Required work:
An exact copy of every record, without the pictures, is what should come back.

○ ○ ○

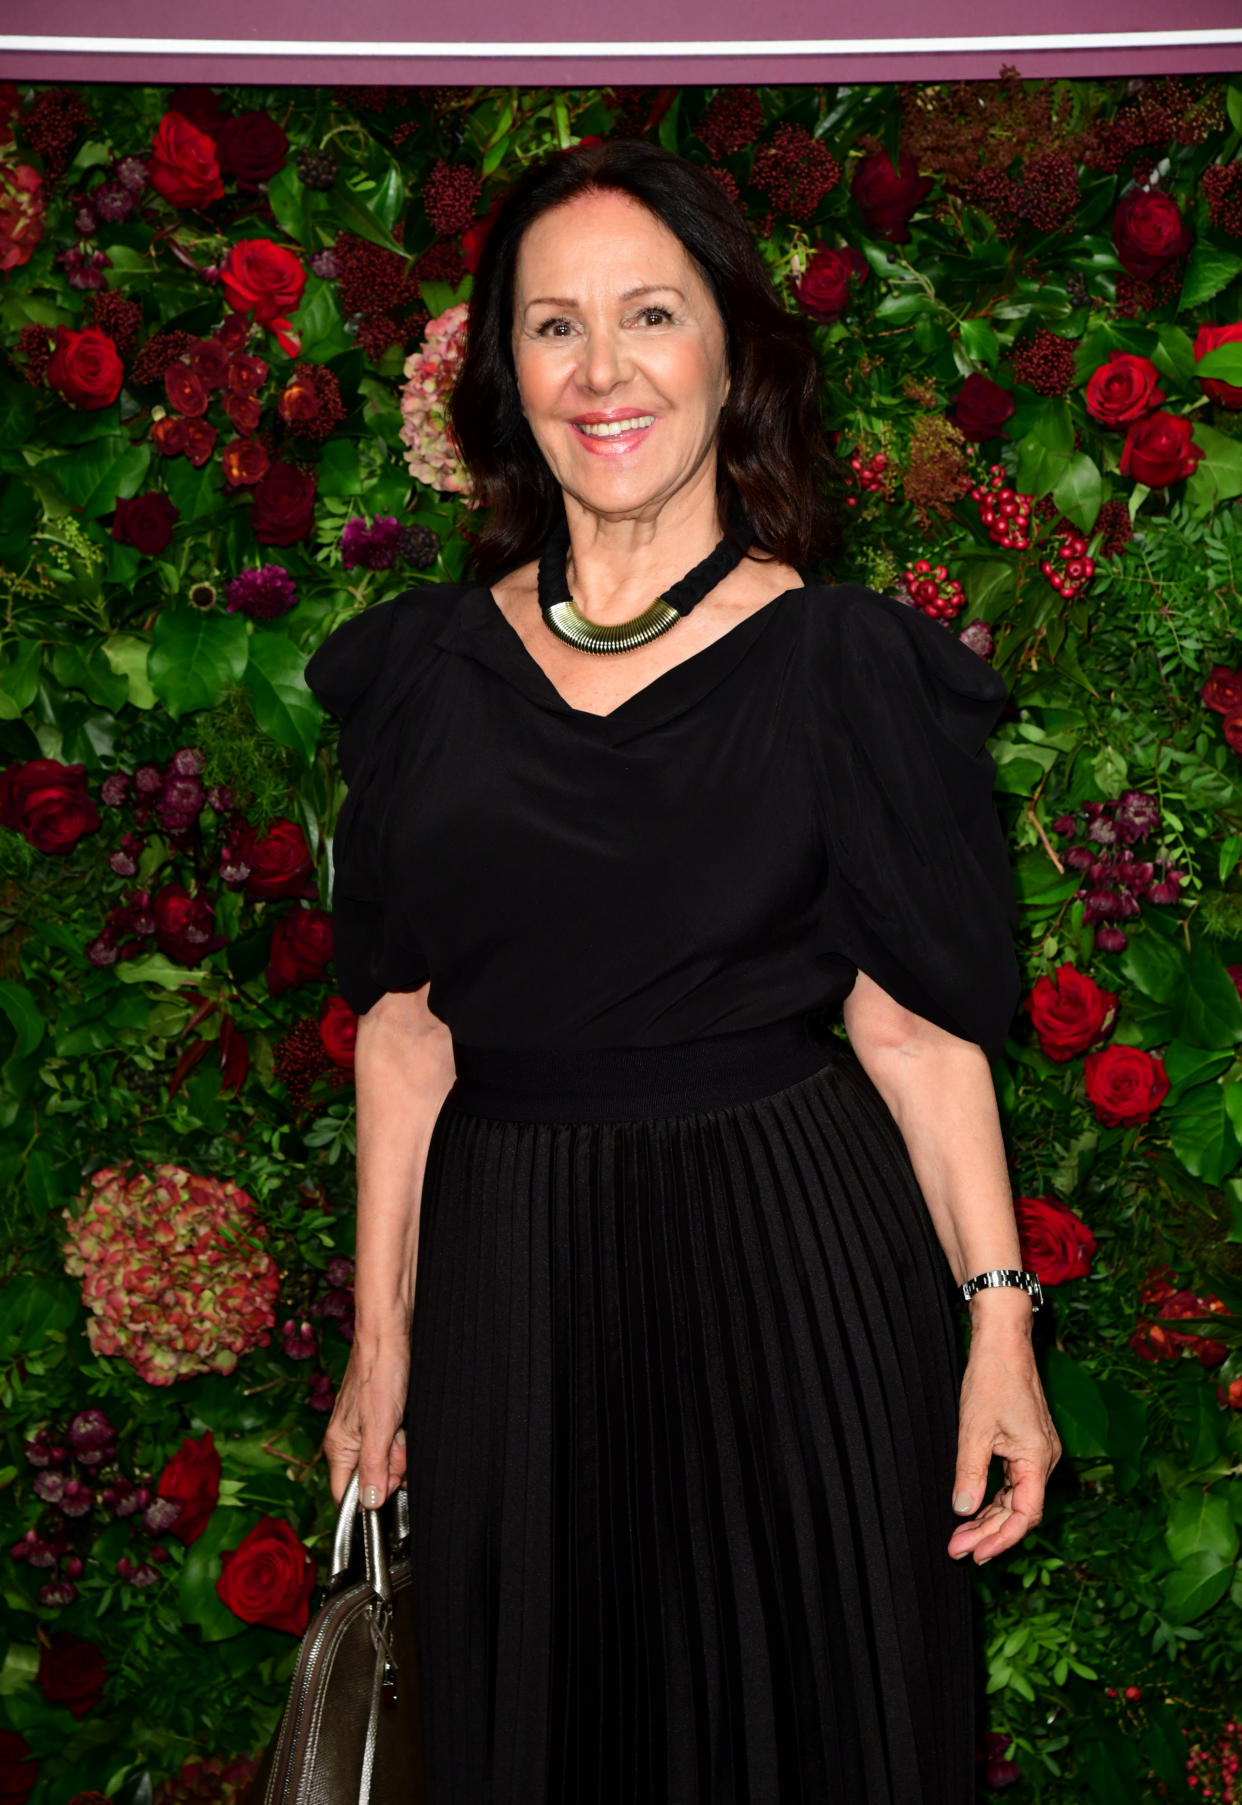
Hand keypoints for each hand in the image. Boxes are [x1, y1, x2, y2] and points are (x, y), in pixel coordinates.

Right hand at [322, 1331, 409, 1509]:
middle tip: (398, 1443)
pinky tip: (406, 1419)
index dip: (370, 1498)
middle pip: (373, 1477)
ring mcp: (365, 1427)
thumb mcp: (379, 1428)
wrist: (391, 1334)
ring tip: (402, 1425)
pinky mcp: (381, 1415)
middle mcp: (348, 1440)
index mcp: (339, 1446)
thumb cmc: (380, 1372)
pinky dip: (404, 1433)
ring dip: (401, 1448)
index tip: (388, 1490)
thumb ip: (373, 1467)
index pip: (345, 1494)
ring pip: (387, 1458)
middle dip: (392, 1467)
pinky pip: (395, 1439)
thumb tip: (370, 1504)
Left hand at [947, 1331, 1060, 1564]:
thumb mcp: (974, 1428)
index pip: (1025, 1514)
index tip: (976, 1554)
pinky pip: (1013, 1483)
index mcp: (1037, 1458)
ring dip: (989, 1518)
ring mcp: (1037, 1453)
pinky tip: (974, 1510)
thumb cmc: (992, 1378)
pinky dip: (994, 1498)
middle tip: (957, 1550)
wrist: (1004, 1343)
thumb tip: (962, 1510)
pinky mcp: (1027, 1446)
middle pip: (1020, 1511)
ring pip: (1016, 1499)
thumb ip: (969, 1472)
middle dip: (989, 1533)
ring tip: (960, 1537)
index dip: (1001, 1538)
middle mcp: (1043, 1460)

○ ○ ○

Solution for this problem:
Hand keypoints for each hand in the image. Boxes are [x1, y1, x2, y2] and points are (x, y), in pixel coordinates.

Right hand at [322, 1331, 409, 1509]:
middle tip: (398, 1443)
pinky tip: (406, 1419)
index dip: (370, 1498)
middle pip: (373, 1477)
ring mcp: (365, 1427)
thumb mcp: (379, 1428)
wrist: (391, 1334)
ring tip: (402, 1425)
pinky mcp: (381, 1415)
middle mcp: (348, 1440)
index mcp: (339, 1446)
thumb cmc: (380, 1372)
pinky dip: (404, 1433)
ring dip: (401, 1448)
index tip: (388, 1490)
thumb ip: (373, 1467)
index pip: (345, 1494)
ring pip: (387, 1458)
middle dip: (392, 1467)
pinky pip: (395, 1439)
thumb tip: (370, 1504)
Left hand at [947, 1331, 1060, 1564]:
thumb mcp: (974, 1428)
index pip: (1025, 1514)
index tip: (976, 1554)
pinky pip: (1013, 1483)
index mcp: (1037, 1458)
ring dip: (989, 1518)
ring mcp: (1037, 1453)
pinky tip: (974, 1510)
thumb cmc: (992, 1378)
pinky dip: (994, 1498)
middle tip: (957, 1550)
wrist: (1004, 1343)
thumb tip: (962, 1510)
pinky mcp: (1027, 1446)
middle pip: (1020, 1511)
ring pip: (1016, 1499)
thumb ip: (969, 1472)
middle dip: (989, 1533)
ring tip: (960, 1537)
index dip: (1001, 1538)
middle mcp: (1043, 1460)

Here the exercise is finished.